Nor does the agency harbor any illusions about the “moral hazards” engendered by its fight against the hazards of nature. FEMA officials could be heard last week bemoaning the fact that people just keep moving back into the flood plains from which only a few years earlier they had been rescued, even as developers destroy more of the watershed that offered some natural protection. Among the “Frequently Asked Questions” FEMA posts on its Web site is the following: “I think that some people in my neighborhood are trying to cheat the federal government out of disaster money. They don’t seem to have the damage they claim they have, and they’re bragging about it. Who can I report disaster fraud to?”

But rule bending by individuals is probably penny ante stuff compared with the advantage taken by states and their agencies, upon whom FEMA’s tiny audit staff must rely to verify all but the largest grants. California officials have been especially aggressive, muscling reluctant FEMA officials to expend billions on “code upgrades” requiring massive or even total reconstruction of buildings suffering relatively minor damage. One FEMA inspector told GAO that some survey-damage reports after the Northridge quake included work that had been specifically rejected after the Loma Prieta quake five years earlier.
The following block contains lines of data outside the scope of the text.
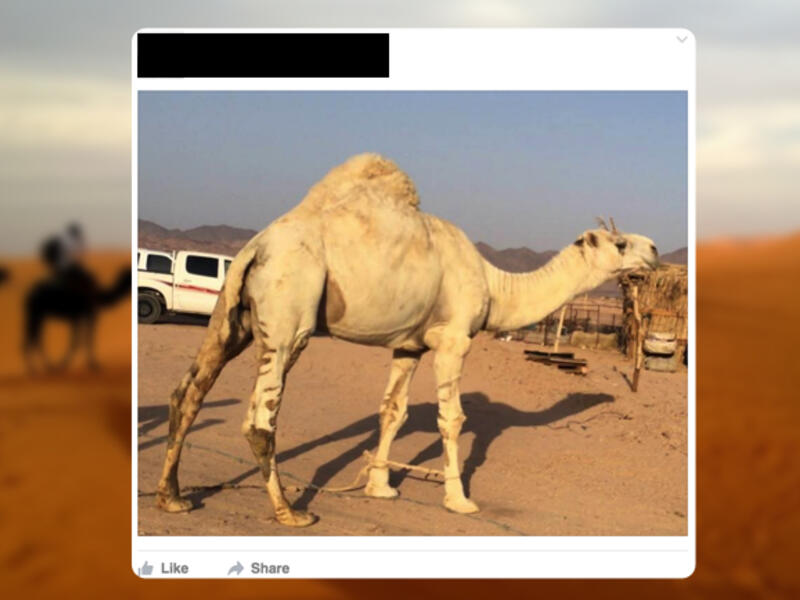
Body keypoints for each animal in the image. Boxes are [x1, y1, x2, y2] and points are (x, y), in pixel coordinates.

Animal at [155, 153, 659, 527]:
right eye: (619, 244)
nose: (654, 248)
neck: (495, 286)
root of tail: (255, 247)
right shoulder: (453, 340)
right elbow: (451, 419)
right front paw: (459, 499)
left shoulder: (410, 345)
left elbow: (392, 411)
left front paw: (380, 487)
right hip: (289, 313)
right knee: (260, 417)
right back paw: (289, 511)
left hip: (232, 317)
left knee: (188, 391)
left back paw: (172, 498)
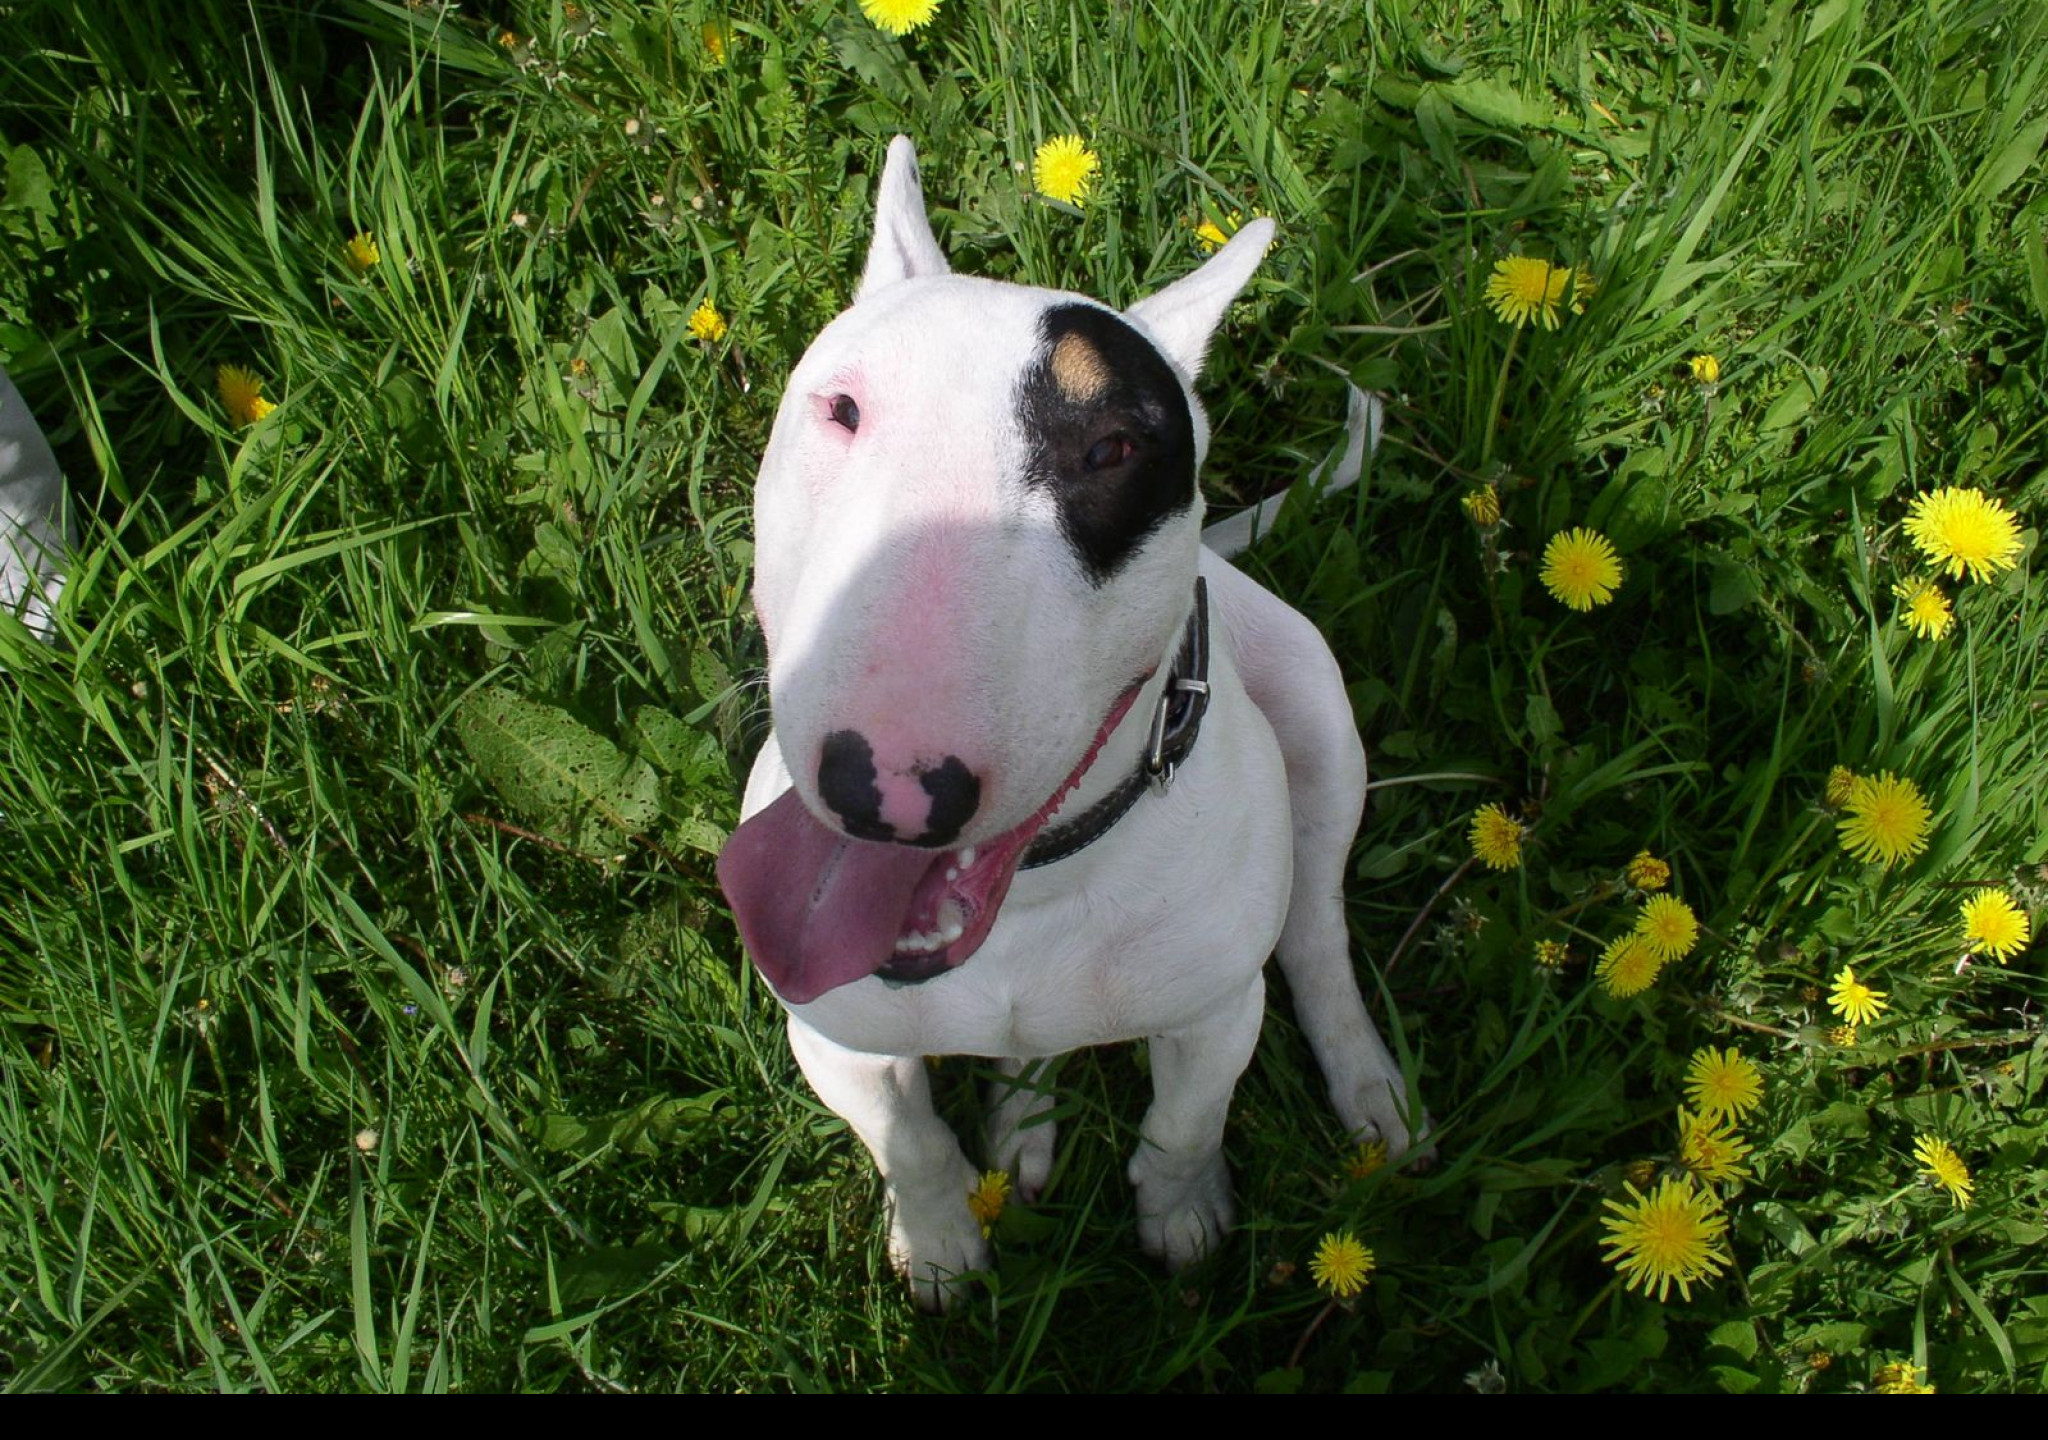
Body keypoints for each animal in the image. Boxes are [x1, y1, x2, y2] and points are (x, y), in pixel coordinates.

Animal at [720, 141, 1425, 1310]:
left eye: (1113, 448)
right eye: (842, 409)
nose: (886, 792)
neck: (1038, 892)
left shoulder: (1214, 1016)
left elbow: (1185, 1121)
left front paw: (1182, 1215)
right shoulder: (829, 1039)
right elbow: (909, 1143)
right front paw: (941, 1242)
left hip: (1320, 717)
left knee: (1315, 926)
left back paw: (1367, 1084)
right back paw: (1021, 1125)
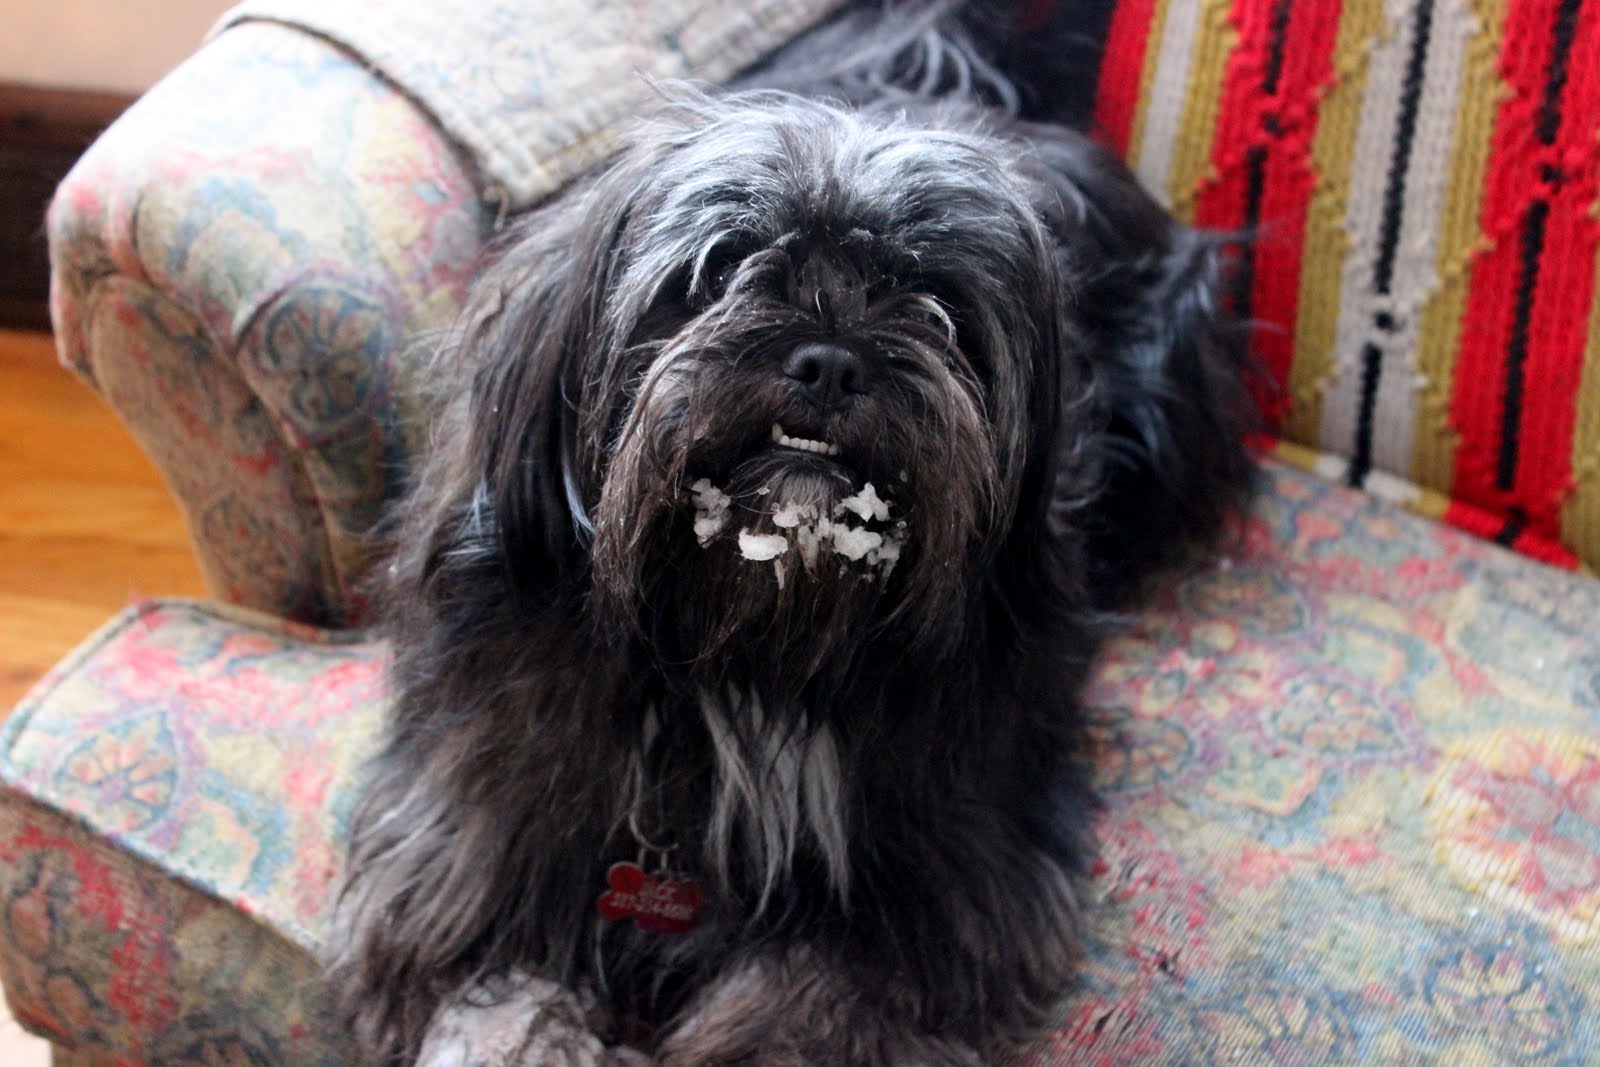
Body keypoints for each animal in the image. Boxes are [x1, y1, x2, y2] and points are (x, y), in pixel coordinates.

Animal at [331, 3, 1256, 1064]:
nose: (831, 357)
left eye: (933, 300)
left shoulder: (923, 910)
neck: (750, 646)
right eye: (723, 266)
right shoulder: (467, 865)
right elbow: (498, 1013)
Local governments quickly learn bad lessons, too. If they are foolish enough to set aside reserves to cover their own cleanup costs after storms and floods, they get no help at all. On the other hand, if, having gotten a FEMA loan to cover most of their emergency bills, they somehow fail to raise enough revenues to cover all their regular spending plus the payback cost three years later, FEMA will forgive the debt. It may not surprise you to learn that few loans are repaid. GAO offers examples of localities banking extra FEMA money and collecting interest on it. And now an imaginative but severely crime-ridden neighborhood in Minneapolis is threatening to ask President Clinton to declare their district a federal disaster area on the grounds that state and local authorities can’t or won’t cope with their long-running problems.

In responding to GAO’s recommendations for reform, FEMA Director Witt noted that, however well taken, they, like previous reforms, were likely to be rejected by Congress because they would “seriously affect benefits to the states and their citizens.” Now you know why the federal deficit is so big.

Witt wants to devote his efforts to “mitigation” instead, to helping localities prepare better for the next disaster. Handing out a new kind of grant has, after all, a great deal more political appeal than trying to crack down on the old kind. But, it’s worth remembering when the next set of calamities hits your television screen–or, far worse, your own community–that when we decide to “nationalize” our problems, the overhead tends to get very high, very fast. And some of the largest costs are paid in the corrosion of those personal and community standards that we claim to value most.